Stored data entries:

•••

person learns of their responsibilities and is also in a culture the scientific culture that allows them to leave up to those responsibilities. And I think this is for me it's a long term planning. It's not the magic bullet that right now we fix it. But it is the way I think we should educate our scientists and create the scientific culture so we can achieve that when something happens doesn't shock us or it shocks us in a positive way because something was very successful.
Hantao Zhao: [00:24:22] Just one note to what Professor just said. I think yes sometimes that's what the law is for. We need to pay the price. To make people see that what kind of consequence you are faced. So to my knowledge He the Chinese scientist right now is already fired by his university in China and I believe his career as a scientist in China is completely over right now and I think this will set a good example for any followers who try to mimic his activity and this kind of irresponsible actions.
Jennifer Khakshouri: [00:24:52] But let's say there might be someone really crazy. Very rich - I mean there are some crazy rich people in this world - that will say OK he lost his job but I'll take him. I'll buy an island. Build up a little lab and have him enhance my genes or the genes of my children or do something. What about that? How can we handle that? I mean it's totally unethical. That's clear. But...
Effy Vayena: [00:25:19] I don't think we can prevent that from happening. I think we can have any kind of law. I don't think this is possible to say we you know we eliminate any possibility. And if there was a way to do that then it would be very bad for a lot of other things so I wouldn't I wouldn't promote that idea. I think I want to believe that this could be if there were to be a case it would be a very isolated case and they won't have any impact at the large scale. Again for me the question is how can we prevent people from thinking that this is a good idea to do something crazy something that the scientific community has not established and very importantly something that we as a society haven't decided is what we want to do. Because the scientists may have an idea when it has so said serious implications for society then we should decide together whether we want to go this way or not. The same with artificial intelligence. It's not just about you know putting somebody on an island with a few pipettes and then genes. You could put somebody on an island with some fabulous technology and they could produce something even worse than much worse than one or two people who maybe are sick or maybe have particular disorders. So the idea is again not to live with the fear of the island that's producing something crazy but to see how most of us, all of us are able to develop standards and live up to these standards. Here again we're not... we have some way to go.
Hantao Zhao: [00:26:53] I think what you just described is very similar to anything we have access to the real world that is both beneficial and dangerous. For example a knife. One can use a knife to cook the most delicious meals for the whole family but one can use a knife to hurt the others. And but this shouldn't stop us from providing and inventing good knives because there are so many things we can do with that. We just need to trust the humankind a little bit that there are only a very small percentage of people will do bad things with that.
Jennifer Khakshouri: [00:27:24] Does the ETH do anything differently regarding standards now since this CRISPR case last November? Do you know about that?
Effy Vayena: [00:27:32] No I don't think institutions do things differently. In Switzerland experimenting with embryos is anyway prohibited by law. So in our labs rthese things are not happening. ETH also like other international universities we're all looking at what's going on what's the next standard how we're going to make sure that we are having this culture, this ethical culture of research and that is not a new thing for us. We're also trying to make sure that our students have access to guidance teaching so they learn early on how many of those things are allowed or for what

•••

**TRY IT**
Gather every line from the entries above where the word "those" appears, and copy them.

**ANSWER TO THE PROBLEM**
person learns of their responsibilities and is also in a culture the scientific culture that allows them to leave up to those responsibilities. And I think this is for me it's a long term planning. It's not the magic bullet that right now we fix it. But it is the way I think we should educate our scientists and create the scientific culture so we can achieve that when something happens doesn't shock us or it shocks us in a positive way because something was very successful.
Effy Vayena: [00:27:32] No I don't think institutions do things differently. In Switzerland experimenting with embryos is anyway prohibited by law. So in our labs rthese things are not happening. ETH also like other international universities we're all looking at what's going on what's the next standard how we're going to make sure that we are having this culture, this ethical culture of research and that is not a new thing for us. We're also trying to make sure that our students have access to guidance teaching so they learn early on how many of those things are allowed or for what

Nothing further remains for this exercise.